> [Required work]: Reproduce every line of text in the material below word for word, leaving out the pictures.

Saved data entries
··········
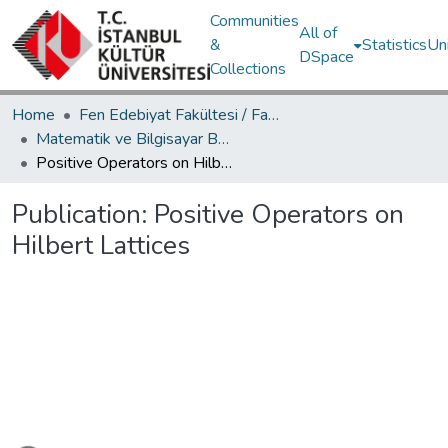
Communities
All of
&
Statistics
Un
DSpace
Collections
Home
Fen Edebiyat Fakültesi / Faculty of Letters and Sciences
Matematik ve Bilgisayar Bölümü / Department of Mathematics and Computer Science
Positive Operators on Hilbert Lattices
Publication:
Positive Operators on
Hilbert Lattices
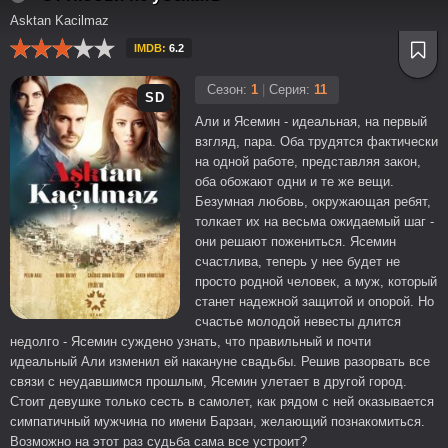
Asktan Kacilmaz
IMDB:
6.2
Сезон:
1
|
Серия:
11
SD
Али и Ясемин - идеальная, на первый
взгляд, пара. Оба трудятся фактически
на одной работе, представляя закон,
оба обожают одни и те же вещи.
Безумная любовь, окружающая ребят,
толкает их на весьма ожидаемый шаг -
они решают пожениться. Ясемин
счастлива, теперь у нее будет не
просто родной человек, а муж, который
станет надежной защитой и опорой. Но
счастье молодой невесты длится
недолго - Ясемин суждено узнать, что правильный и почти
идеальный Али изменил ей накануне свадьбы. Решив разорвать все
связи с неудавшимся прошлым, Ясемин улетает в другой город.
Стоит девушке только сесть в самолет, как рядом с ней оказывается
симпатичный мужчина по имени Барзан, желающий познакомиться.
Возможно на этот раз судьба сама все устроит?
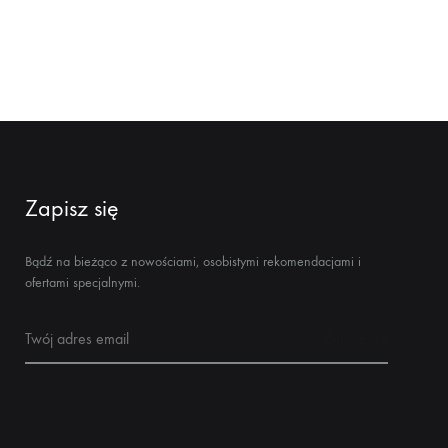
Zapisz się
Bądź na bieżąco z nowościami, osobistymi rekomendacjami i
ofertami specjalnymi.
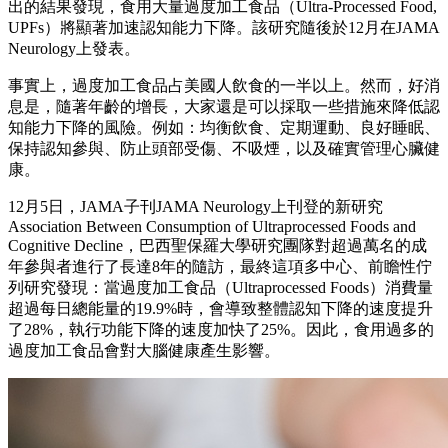
出的結果發現，食用大量過度加工食品（Ultra-Processed Food,
UPFs）將顯著加速認知能力下降。該研究隨後於12月在JAMA
Neurology上發表。
事實上，過度加工食品占美國人飲食的一半以上。然而，好消
息是，隨著年齡的增長，大家還是可以採取一些措施來降低認
知能力下降的風險。例如：均衡飲食、定期運動、良好睡眠、
保持認知參與、防止頭部受傷、不吸煙，以及確實管理心臟健
康。
12月5日，JAMA子刊JAMA Neurology上刊登的新研究
Association Between Consumption of Ultraprocessed Foods and
Cognitive Decline，巴西聖保羅大學研究團隊對超過萬名的成
年參與者進行了長達8年的隨訪，最終這項多中心、前瞻性佇
列研究發現：當過度加工食品（Ultraprocessed Foods）消費量
超過每日總能量的19.9%時，會導致整體認知下降的速度提升
了28%，執行功能下降的速度加快了25%。因此，食用過多的
過度加工食品會對大腦健康產生影響。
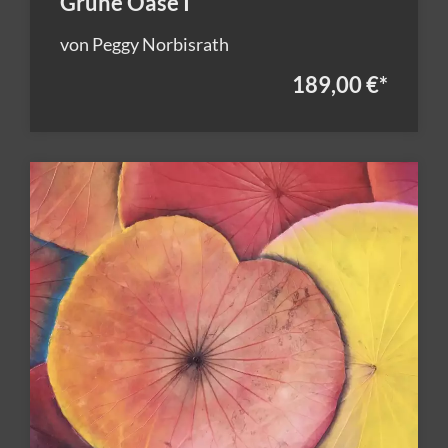
Grüne Oase I
von Peggy Norbisrath
189,00 €
*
··········
> [Answer to the problem]:
Communities
All of
&
Statistics
Un
DSpace
Collections
Home
Fen Edebiyat Fakültesi / Faculty of Letters and Sciences
Matematik ve Bilgisayar Bölümü / Department of Mathematics and Computer Science
Positive Operators on Hilbert Lattices
Publication:
Positive Operators on
Hilbert Lattices
Asktan Kacilmaz
IMDB:
6.2
Сезон:
1
|
Серия:
11
SD
Али и Ясемин - идеальная, на первый
взгляд, пара. Оба трудятся фактически
на одной работе, представляя закон,
оба обожают одни и те же вещи.
Безумная любовь, окружающая ребят,
толкает их на весьма ожидаемый шаг -
они решают пожениться. Ясемин
счастлива, теперь у нее будет не
просто родной человек, а муж, который
станет надежной защитой и опорой. Но
счастье молодой невесты длится
недолго - Ясемин суждено узнать, что правильный и почти
идеальный Али изменил ей накануне свадьбы. Решив разорвать все
связи с неудавшимся прошлым, Ясемин улетает в другой город.
Стоит девушке только сесть в самолет, как рядом с ней оказывается
симпатичный мужчина по имени Барзан, желающий познакомиться.
Возможно на этот раз судьба сама все устроит?
Zapisz się
Bądź na bieżąco z nowościami, osobistymi rekomendacjami i
ofertami specjalnymi.
出的結果發現，食用大量過度加工食品（Ultra-Processed Food,
UPFs）將顯著加速認知能力下降。該研究隨後於12月在JAMA
Neurology上發表。
事實上，過度加工食品占美國人飲食的一半以上。然而，好消
息是，隨著年齡的增長，大家還是可以採取一些措施來降低認
知能力下降的風險。例如：均衡飲食、定期運動、良好睡眠、
保持認知參與、防止頭部受傷、不吸煙，以及確實管理心臟健
康。
12月5日，JAMA子刊JAMA Neurology上刊登的新研究
Association Between Consumption of Ultraprocessed Foods and
Cognitive Decline，巴西聖保羅大學研究團隊對超過萬名的成
年參與者進行了長達8年的隨訪，最終這項多中心、前瞻性佇
列研究發現：當過度加工食品（Ultraprocessed Foods）消費量
超過每日總能量的19.9%時，會導致整體認知下降的速度提升
了28%，執行功能下降的速度加快了25%。因此，食用過多的
過度加工食品會對大腦健康產生影響。
Grüne Oase I
von Peggy Norbisrath
189,00 €
*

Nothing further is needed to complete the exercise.